Michael Brown, CA's operations manager, said India had approached Australia with a proposal for the limited-overs series. "You never say never but details at this stage are sketchy," Brown told The Sunday Mail.
Another possible stumbling block in the negotiations could be wrangling over the percentage of revenues to be shared between the two boards, with Australia reportedly demanding an equal share and the Indians demurring. Australia's tight schedule features a trip to Zimbabwe in June, between the World Cup in March and April and the Twenty20 world championship in September.
"There is also the issue of player leave," Brown said. "So there are a few things to consider. India wanted to hold a tournament similar to the one we had in Kuala Lumpur."

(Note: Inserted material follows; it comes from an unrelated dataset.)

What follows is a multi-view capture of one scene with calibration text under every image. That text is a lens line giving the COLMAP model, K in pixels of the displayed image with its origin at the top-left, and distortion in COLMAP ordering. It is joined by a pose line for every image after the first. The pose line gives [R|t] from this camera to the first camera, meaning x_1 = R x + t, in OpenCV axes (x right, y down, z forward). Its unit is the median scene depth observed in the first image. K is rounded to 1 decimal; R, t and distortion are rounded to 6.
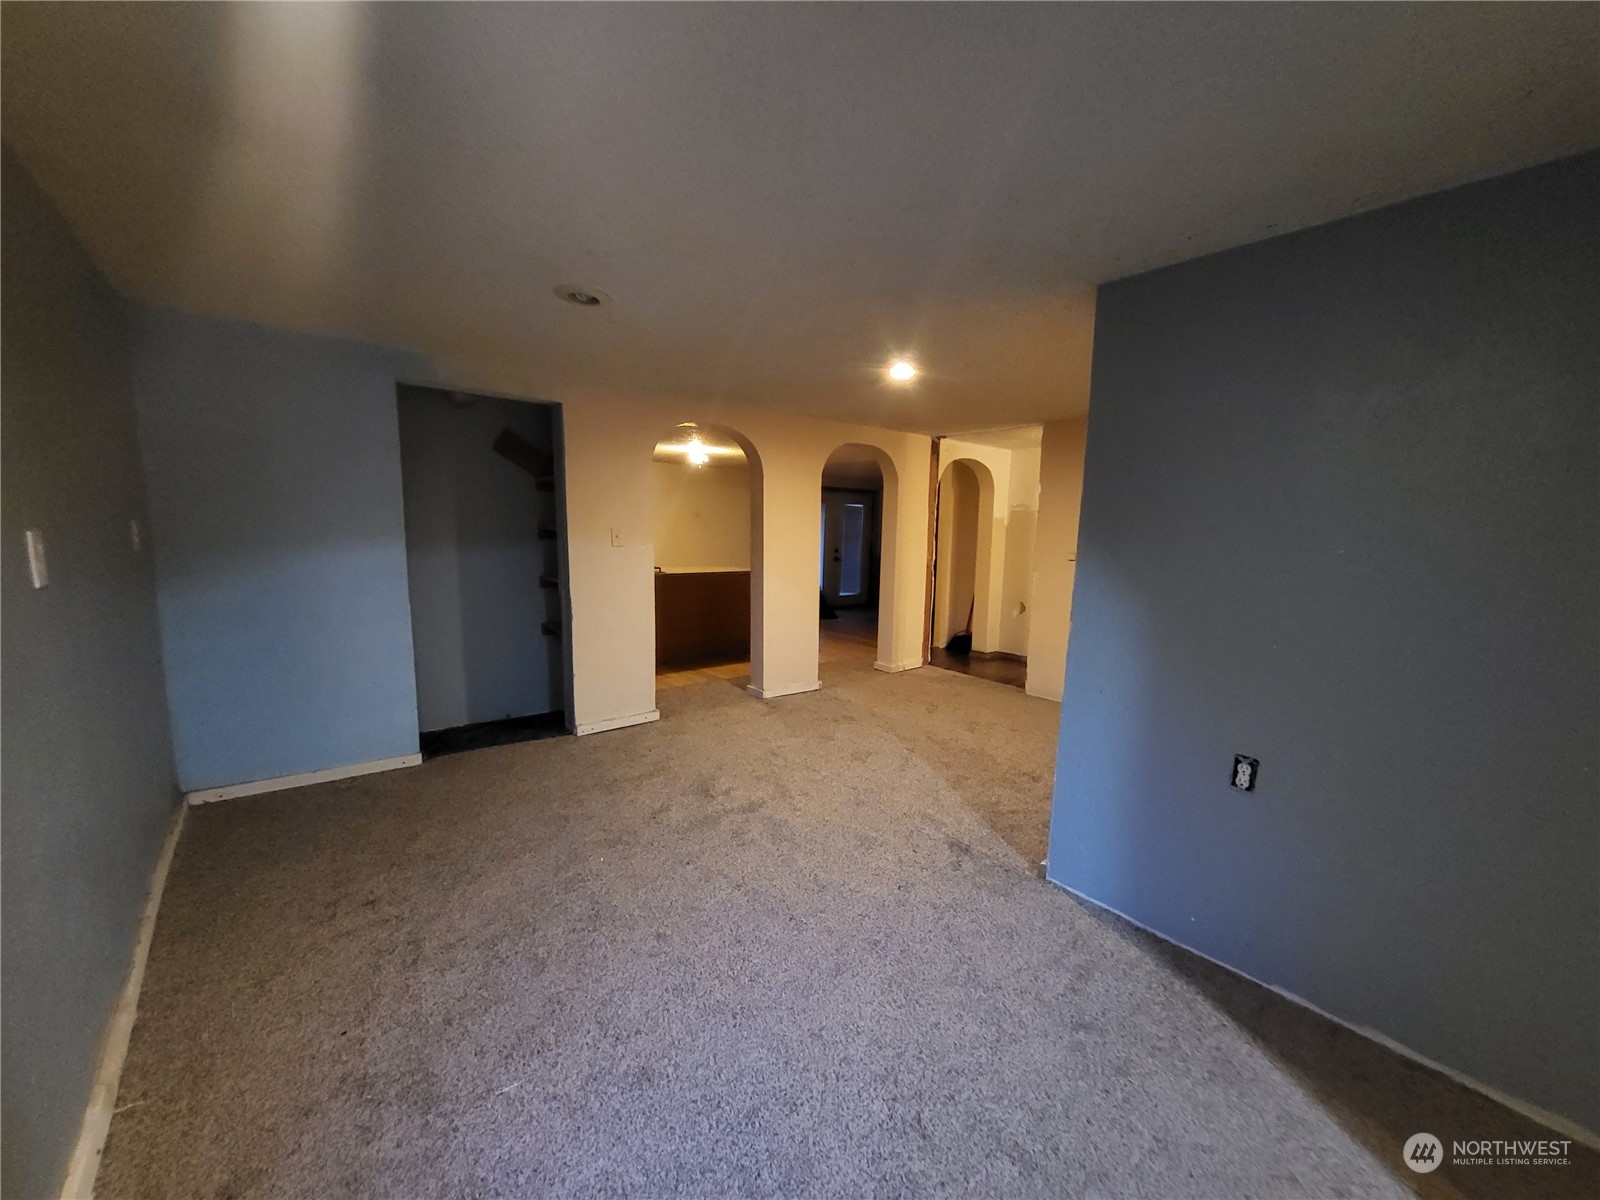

A bilateral contest between India and the world's number one team is aimed at capitalising on India's lucrative pay television market, with each of the planned seven games expected to generate up to $6 million. A triangular contest would mean lesser returns for each participant and the possibility of a relative lack of viewer interest if India fails to reach the finals, as happened in the DLF Cup in Malaysia in October. The BCCI reportedly sold the offshore television rights for each game in the series that featured India for $US5.8m but had to offload the Australia-West Indies matches for only $US1.2m.
The Sydney Morning Herald reported that India held the upper hand in negotiations as other nations would jump at the opportunity should Australia pass up the chance. But it also suggested the Indian board was desperate to play Australia if they hoped to raise $42 million from the series.
It's believed an indoor NFL stadium in New York would host the games, meaning the matches would be played on a synthetic pitch. But Brown had his own doubts. "I'm not even sure whether they would have a suitable ground in New York," he said.